Postpartum depression is actually considered a normal consequence of childbirth. However, there are measures that can be taken to reduce its occurrence and intensity. In most cases of postpartum depression, the symptoms disappear soon after child birth once a mother’s hormonal and psychological systems normalize. Unfortunately, some women develop a more severe depression in the weeks following delivery.
Therapy for The Baby Blues
Postpartum depression is a depressive disorder that can become so bad that it actually impairs a mother’s ability to function and to mother her child. When this happens, the new mother can become even more depressed, believing she is inadequate and unable to be a good mother.
In the extreme, postpartum depression can lead to dangerous delusions and hallucinations. Certain women are at a higher risk for postpartum depression, including women who have experienced the following:
- Depression after previous pregnancies
- Bipolar disorder
- Discontinuation of antidepressant medication during pregnancy
Treatment for Postpartum Depression
PPD has been referred to as the thief that steals motherhood because it can take the joy out of being a new mother. The symptoms of PPD, which vary in severity, affect approximately 50% of new mothers. This translates to hundreds of thousands of women globally each year, many of whom experience a debilitating level of postnatal depression.
PPD has serious implications for other family members as well. Children who are exposed to maternal depression in the first year of life tend to have difficulty with cognitive skills and social development.

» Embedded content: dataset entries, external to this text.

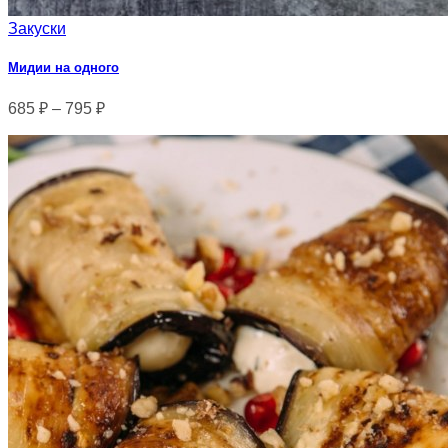
Закуски
Мидии на одного
685
₽
–
795
₽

Women with a previous history of depression are at particularly high risk of developing PPD. Other factors that can contribute to postpartum depression include the following:
- Feeling tired after delivery, broken sleep patterns, and not enough rest can prevent a new mother from regaining her full strength for weeks
- Stress from changes in work and home routines can have a negative impact on mood
- New mothers may have feelings of loss of identity with the onset of motherhood and the loss of their pre-pregnancy figure, causing them to feel less attractive
- Having to stay home indoors for longer periods of time can cause feelings of loneliness and isolation as new mothers have less free time to spend with a partner, family, and friends
Postpartum Depression and Natural Remedies
Women with PPD who do seek help often look to complementary and alternative medicine treatments because of concern that antidepressant medication or other substances will be transferred to the baby via breastfeeding. Although antidepressants have been shown to pass only minimally into breast milk, this is enough to cause concern in some women. Given these fears, around 50% of these women turn to complementary and alternative medicine.